Extrinsic camera parameters

----

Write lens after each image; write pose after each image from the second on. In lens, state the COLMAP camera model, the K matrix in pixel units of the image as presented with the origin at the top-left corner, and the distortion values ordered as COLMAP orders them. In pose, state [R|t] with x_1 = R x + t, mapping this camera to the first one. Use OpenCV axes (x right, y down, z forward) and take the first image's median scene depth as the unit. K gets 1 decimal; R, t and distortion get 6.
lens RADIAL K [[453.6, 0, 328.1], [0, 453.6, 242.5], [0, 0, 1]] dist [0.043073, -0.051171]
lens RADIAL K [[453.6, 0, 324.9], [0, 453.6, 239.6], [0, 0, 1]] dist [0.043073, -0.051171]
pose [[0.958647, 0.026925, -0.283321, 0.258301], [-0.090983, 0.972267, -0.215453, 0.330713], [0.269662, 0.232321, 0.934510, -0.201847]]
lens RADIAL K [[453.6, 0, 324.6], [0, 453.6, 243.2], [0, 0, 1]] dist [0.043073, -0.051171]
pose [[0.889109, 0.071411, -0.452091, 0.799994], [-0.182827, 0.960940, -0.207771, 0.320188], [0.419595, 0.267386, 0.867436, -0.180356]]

----

- Problem statement
Rewrite the rows above with "top-left corner" swapped for "upper-left corner" and everything else left as it is.

- Written reply
Write lens after each image; write pose after each image from the second on. In lens, state the COLMAP camera model, the K matrix in pixel units of the image as presented with the origin at the upper-left corner, and the distortion values ordered as COLMAP orders them. In pose, state [R|t] with x_1 = R x + t, mapping this camera to the first one. Use OpenCV axes (x right, y down, z forward) and take the first image's median scene depth as the unit. K gets 1 decimal; R, t and distortion get 6.
lens RADIAL K [[453.6, 0, 328.1], [0, 453.6, 242.5], [0, 0, 1]] dist [0.043073, -0.051171]
lens RADIAL K [[453.6, 0, 324.9], [0, 453.6, 239.6], [0, 0, 1]] dist [0.043073, -0.051171]
pose [[0.958647, 0.026925, -0.283321, 0.258301], [-0.090983, 0.972267, -0.215453, 0.330713], [0.269662, 0.232321, 0.934510, -0.201847]]
lens RADIAL K [[453.6, 0, 324.6], [0, 453.6, 243.2], [0, 0, 1]] dist [0.043073, -0.051171]
pose [[0.889109, 0.071411, -0.452091, 0.799994], [-0.182827, 0.960940, -0.207771, 0.320188], [0.419595, 0.267386, 0.867436, -0.180356]]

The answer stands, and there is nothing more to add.